### Directions
Copy every one of the lines below word for word, and leave the pictures out.

### Listing

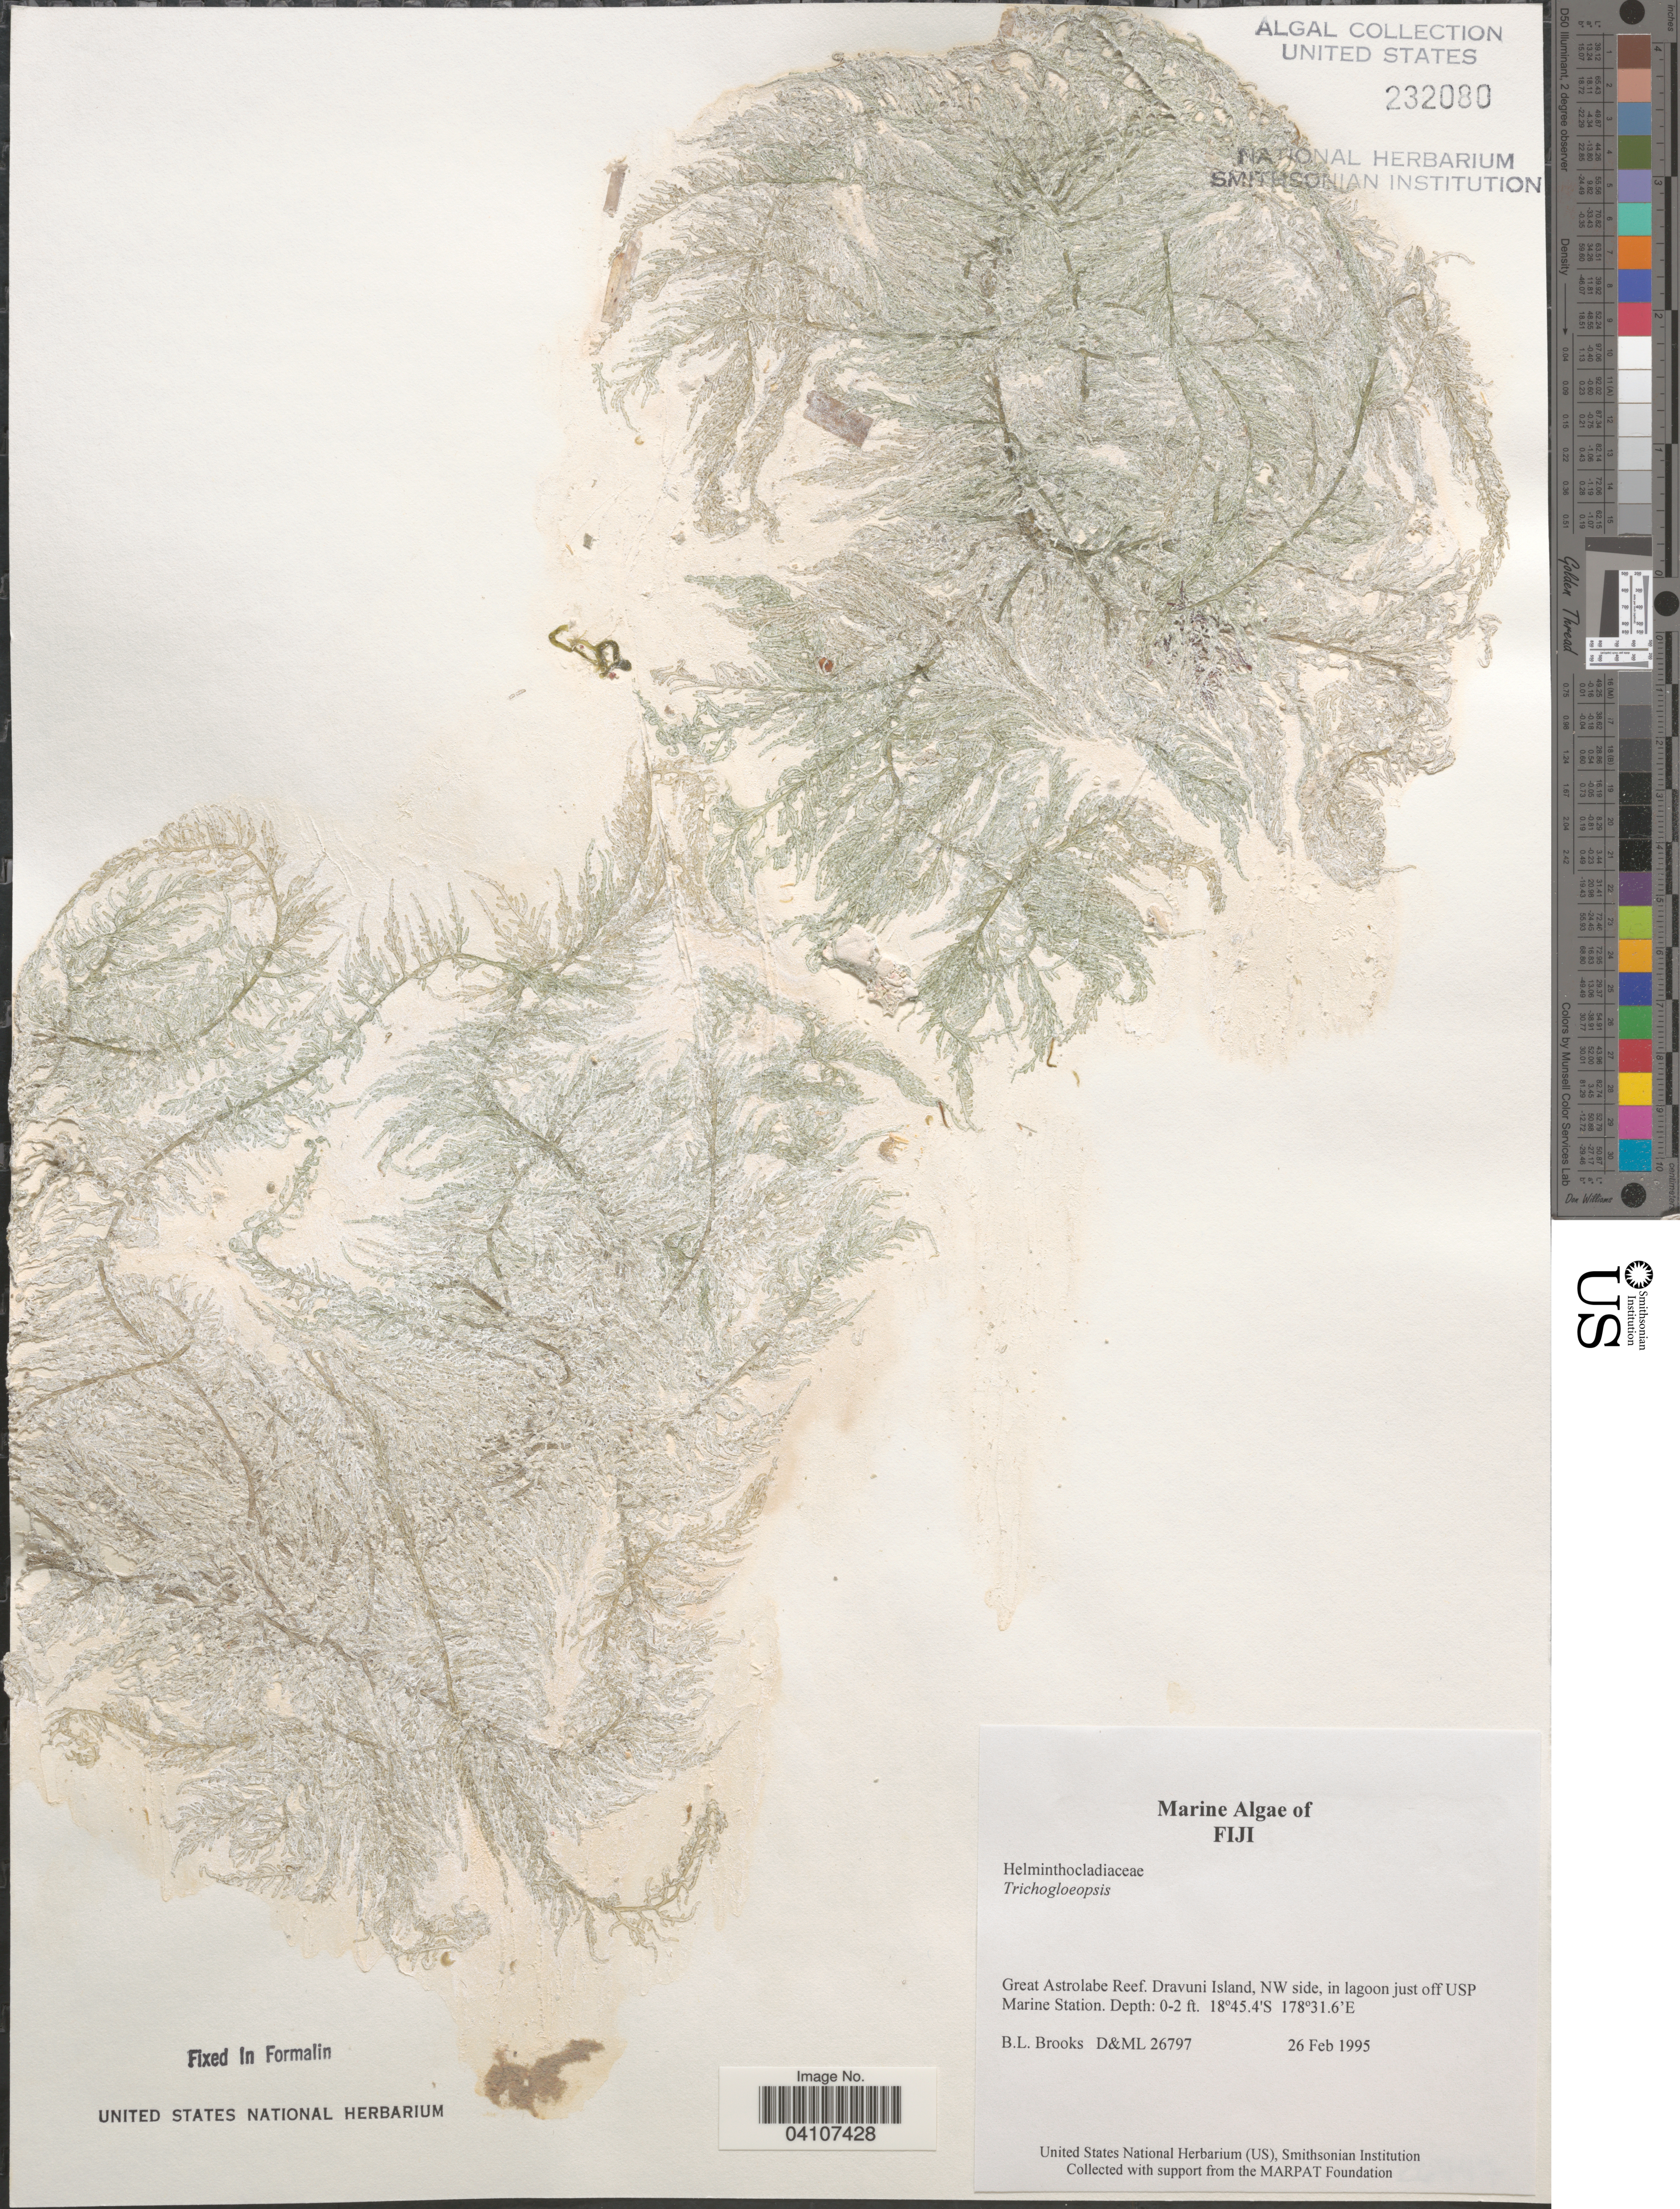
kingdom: Plantae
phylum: Rhodophyta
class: Florideophyceae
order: Nemaliales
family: Liagoraceae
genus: Trichogloeopsis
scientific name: Trichogloeopsis sp.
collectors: B. Brooks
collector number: D&ML 26797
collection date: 1995-02-26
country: Fiji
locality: Great Astrolabe Reef. Dravuni Island, NW side, in lagoon just off USP Marine Station.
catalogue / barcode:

### Exercise answer
kingdom: Plantae
phylum: Rhodophyta
class: Florideophyceae
order: Nemaliales
family: Liagoraceae
genus: Trichogloeopsis
scientific name: Trichogloeopsis sp.
collectors: B. Brooks
collector number: D&ML 26797
collection date: 1995-02-26
country: Fiji
locality: Great Astrolabe Reef. Dravuni Island, NW side, in lagoon just off USP Marine Station.
catalogue / barcode:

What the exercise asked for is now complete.